## [TASK DESCRIPTION]
Copy exactly the last part of the entries, starting from the line with "pyautogui.press('shift+Tab')" and including the final line.

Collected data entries
******************************

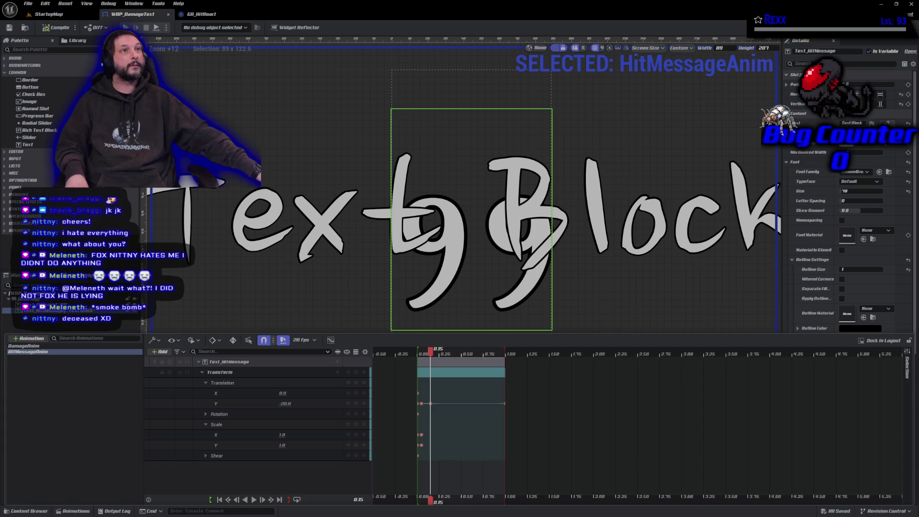
pyautogui.click(281, 434)
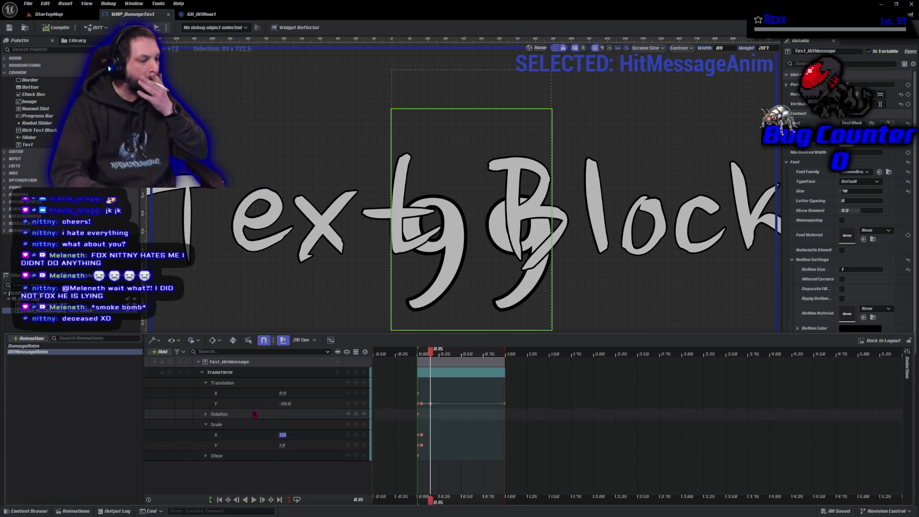
# Key Text_HitMessage's Scale X and Y to 0.6 at 0.15 s, then rewind to 0.00
pyautogui.write('0.8')
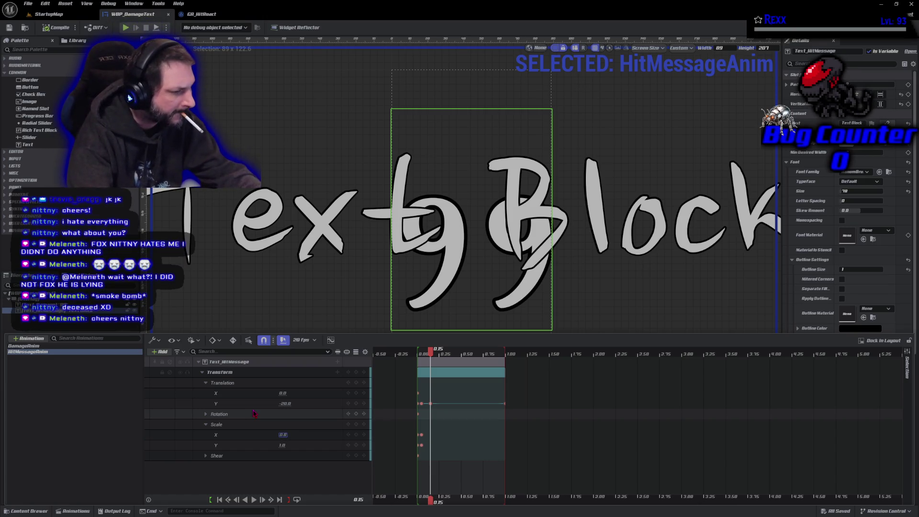
pyautogui.press('Tab')
pyautogui.press('shift+Tab')
pyautogui.write('0.6')
pyautogui.press('Return')
pyautogui.press('Tab')
pyautogui.write('0.6')
pyautogui.press('Return')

******************************

## [ANSWER SPACE]
pyautogui.press('shift+Tab')
pyautogui.write('0.6')
pyautogui.press('Return')
pyautogui.press('Tab')
pyautogui.write('0.6')
pyautogui.press('Return')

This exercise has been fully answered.